Metastatic tumors of the lung can present as diffuse nodules or as a single tumor mass involving the major bronchus5. Occasionally, the primary site of the neoplasm can be determined by collecting clinical information in combination with cytological characteristics and architectural patterns. Adenocarcinoma is the most frequent metastatic neoplasm identified in bronchial specimens. Adenocarcinomas arising from the breast, kidney and colon are the three most common entities to metastasize to the lung. The use of immunohistochemical panels is often utilized to help determine a lung primary versus a metastatic process4,5,7.

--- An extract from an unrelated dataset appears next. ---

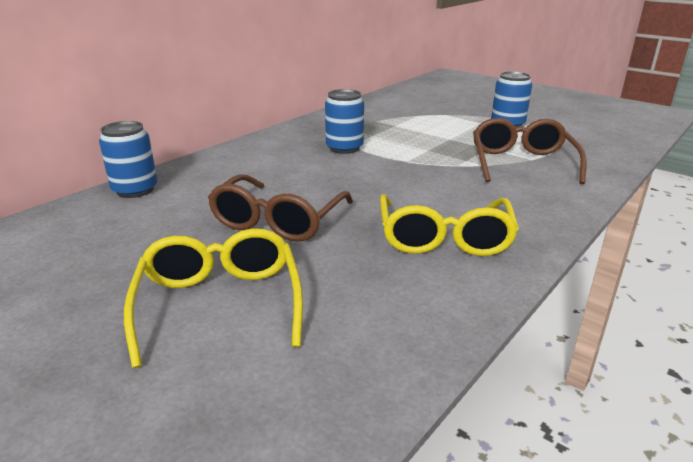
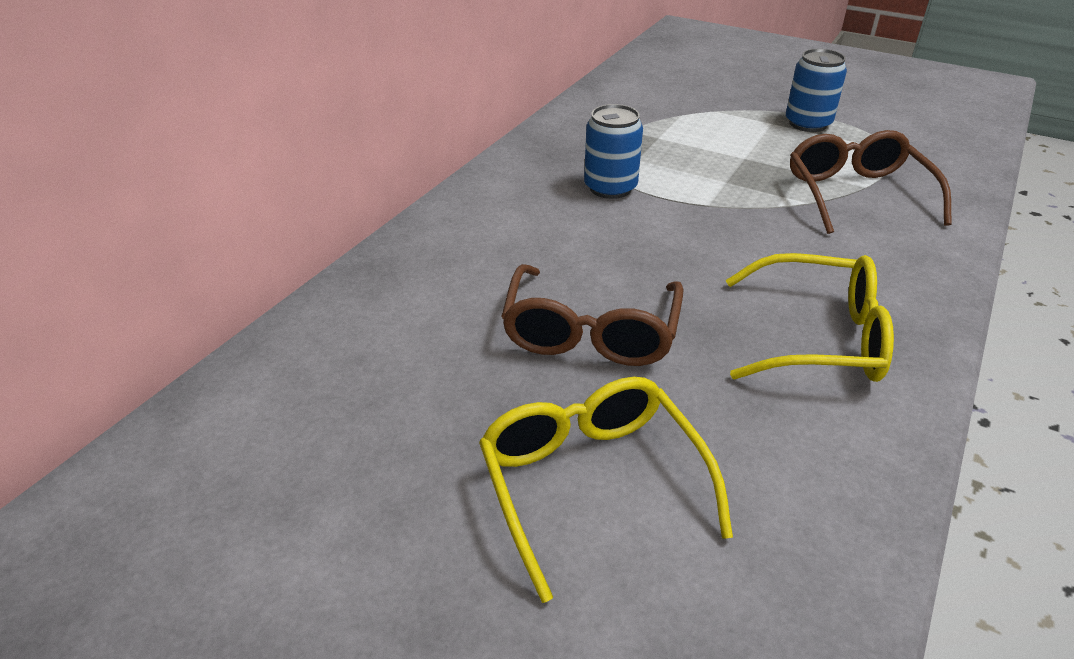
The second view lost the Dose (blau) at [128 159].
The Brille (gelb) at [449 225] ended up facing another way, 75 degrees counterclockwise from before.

At the time of presentation, our patient had a 6 cm mass in his right lower lobe, with satellite nodules in the same lung and multiple nodules in the left lung. Additionally he had mediastinal lymphadenopathy, endobronchial masses and multiple brain masses. Our patient was a former smoker with no prior history of melanoma or any skin cancers/lesions. The clinical picture was in favor of a metastatic carcinoma of lung primary. The presence of the endobronchial masses raised the possibility of involvement by a carcinoid tumor, although the overall clinical presentation appeared unusual for this type of neoplasms. It is critical to combine the clinical and radiologic imaging findings with the cytomorphologic findings to reach the accurate diagnosis. A broad differential diagnosis is important given the limited clinical history. Immunohistochemical work-up plays an invaluable role in identifying and confirming the correct diagnosis, as illustrated by our case.